▶ Instruction:
Rewrite the records from their beginning up to and including the line that contains "Les deux suspects" as a JSON list of strings, one string per line, omitting blank lines.

○ ○ ○ ○ ○ ○ ○

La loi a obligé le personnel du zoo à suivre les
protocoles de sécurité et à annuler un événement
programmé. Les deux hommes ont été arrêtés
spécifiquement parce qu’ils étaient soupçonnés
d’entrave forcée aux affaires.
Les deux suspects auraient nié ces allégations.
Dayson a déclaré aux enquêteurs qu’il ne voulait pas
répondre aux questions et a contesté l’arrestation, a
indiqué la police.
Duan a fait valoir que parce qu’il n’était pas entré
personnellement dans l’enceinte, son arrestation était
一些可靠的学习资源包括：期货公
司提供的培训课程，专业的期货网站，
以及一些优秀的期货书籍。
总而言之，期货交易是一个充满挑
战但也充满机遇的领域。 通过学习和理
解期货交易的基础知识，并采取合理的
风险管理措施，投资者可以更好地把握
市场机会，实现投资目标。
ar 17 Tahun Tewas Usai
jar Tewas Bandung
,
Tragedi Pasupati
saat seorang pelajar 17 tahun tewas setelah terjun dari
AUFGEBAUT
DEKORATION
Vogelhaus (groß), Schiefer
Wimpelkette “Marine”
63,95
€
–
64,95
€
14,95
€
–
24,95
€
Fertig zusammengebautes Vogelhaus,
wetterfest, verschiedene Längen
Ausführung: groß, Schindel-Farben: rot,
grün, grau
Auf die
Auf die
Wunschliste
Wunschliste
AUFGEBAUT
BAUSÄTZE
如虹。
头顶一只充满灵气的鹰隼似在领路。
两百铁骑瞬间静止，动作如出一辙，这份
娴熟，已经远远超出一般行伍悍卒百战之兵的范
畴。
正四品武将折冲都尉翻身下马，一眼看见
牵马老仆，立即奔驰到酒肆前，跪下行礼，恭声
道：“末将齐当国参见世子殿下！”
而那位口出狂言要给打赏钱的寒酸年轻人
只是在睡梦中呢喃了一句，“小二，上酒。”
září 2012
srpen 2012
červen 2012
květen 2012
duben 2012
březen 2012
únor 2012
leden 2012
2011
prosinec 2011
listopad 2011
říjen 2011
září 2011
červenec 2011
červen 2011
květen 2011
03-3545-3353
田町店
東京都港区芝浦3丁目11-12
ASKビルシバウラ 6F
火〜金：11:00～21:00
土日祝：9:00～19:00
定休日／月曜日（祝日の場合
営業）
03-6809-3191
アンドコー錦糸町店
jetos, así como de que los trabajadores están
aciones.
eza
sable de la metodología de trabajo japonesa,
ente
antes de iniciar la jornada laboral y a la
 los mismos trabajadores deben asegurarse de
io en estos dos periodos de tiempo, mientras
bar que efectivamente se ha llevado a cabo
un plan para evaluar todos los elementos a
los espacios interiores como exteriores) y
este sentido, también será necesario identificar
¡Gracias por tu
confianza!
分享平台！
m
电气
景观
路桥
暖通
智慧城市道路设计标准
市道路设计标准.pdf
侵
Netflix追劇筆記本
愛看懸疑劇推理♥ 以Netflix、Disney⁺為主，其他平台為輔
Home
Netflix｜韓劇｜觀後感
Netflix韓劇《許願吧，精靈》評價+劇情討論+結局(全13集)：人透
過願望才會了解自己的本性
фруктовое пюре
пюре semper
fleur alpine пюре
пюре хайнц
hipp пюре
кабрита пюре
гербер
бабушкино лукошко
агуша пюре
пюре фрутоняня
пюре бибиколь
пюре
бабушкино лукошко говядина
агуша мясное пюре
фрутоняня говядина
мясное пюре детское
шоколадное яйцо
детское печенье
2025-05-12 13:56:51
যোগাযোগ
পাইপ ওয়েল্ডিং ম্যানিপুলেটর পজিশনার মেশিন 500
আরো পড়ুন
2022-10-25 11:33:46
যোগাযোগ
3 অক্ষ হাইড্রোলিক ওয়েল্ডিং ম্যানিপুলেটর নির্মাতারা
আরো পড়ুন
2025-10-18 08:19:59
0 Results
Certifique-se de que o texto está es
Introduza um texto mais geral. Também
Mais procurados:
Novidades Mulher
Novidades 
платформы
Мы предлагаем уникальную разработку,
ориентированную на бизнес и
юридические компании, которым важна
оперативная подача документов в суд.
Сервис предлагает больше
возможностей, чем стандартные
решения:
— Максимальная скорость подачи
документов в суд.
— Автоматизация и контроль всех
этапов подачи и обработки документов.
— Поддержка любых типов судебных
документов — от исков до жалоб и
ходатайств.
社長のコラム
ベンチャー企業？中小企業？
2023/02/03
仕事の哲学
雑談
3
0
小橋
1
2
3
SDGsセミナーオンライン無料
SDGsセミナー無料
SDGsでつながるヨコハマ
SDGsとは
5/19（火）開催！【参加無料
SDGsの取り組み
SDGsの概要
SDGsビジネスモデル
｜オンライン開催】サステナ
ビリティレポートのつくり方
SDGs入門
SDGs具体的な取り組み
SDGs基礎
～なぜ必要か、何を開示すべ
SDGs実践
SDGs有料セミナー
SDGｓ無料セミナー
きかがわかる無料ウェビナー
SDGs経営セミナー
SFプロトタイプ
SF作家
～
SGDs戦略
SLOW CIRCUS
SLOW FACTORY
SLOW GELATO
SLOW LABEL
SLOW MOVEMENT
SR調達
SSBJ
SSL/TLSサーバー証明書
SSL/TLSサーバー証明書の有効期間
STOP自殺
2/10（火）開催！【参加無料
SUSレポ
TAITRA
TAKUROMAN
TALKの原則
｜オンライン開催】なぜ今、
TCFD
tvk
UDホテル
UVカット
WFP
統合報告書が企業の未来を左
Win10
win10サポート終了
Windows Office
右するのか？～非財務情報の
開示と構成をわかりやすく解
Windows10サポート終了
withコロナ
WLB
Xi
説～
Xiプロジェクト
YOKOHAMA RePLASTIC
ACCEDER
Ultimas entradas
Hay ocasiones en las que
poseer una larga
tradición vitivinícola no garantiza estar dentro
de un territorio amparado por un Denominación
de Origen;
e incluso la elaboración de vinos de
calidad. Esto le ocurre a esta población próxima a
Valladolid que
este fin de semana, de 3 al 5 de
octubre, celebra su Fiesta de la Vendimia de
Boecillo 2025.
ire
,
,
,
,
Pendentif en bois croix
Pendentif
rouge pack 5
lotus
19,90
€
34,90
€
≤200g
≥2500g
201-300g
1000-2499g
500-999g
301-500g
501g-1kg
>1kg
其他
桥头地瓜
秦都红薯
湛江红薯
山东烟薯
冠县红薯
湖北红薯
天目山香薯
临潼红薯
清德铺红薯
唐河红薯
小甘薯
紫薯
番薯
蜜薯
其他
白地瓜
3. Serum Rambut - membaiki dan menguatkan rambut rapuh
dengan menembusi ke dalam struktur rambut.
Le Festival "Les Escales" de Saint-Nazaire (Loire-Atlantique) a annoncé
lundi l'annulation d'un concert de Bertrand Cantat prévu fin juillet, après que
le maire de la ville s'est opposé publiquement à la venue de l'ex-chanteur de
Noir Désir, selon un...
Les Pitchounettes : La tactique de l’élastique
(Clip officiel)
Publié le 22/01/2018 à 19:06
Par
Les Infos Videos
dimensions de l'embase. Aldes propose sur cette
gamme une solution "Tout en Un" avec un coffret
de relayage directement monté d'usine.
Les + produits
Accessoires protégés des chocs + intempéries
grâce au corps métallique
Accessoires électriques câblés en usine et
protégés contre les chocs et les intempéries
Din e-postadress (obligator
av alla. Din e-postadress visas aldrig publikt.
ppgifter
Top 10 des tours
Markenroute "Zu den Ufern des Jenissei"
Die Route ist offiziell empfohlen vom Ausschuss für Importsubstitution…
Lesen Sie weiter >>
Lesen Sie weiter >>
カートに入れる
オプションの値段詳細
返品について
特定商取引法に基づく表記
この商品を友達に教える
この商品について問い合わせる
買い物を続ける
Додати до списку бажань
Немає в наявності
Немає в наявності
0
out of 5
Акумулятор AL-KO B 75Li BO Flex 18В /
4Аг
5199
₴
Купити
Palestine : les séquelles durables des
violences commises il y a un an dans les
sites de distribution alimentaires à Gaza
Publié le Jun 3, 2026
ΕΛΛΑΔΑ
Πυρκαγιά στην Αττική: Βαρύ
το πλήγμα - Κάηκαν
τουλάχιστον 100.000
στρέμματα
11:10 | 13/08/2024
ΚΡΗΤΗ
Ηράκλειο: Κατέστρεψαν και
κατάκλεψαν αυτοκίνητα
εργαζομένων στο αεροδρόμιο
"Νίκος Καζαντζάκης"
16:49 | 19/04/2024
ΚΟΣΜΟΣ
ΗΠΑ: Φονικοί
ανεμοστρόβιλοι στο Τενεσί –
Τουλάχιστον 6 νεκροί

○ ○ ○ ○ ○ ○ ○

▶ Task result:
[
  "La loi a obligé le personnel du zoo à suivre les",
  "protocoles de sécurité et à annuler un événement",
  "programmé. Les deux hommes ont été arrêtés",
  "spécifiquement parce qu’ils étaient soupçonnés",
  "d’entrave forcée aux affaires.",
  "Les deux suspects auraient nié ces allégations."
]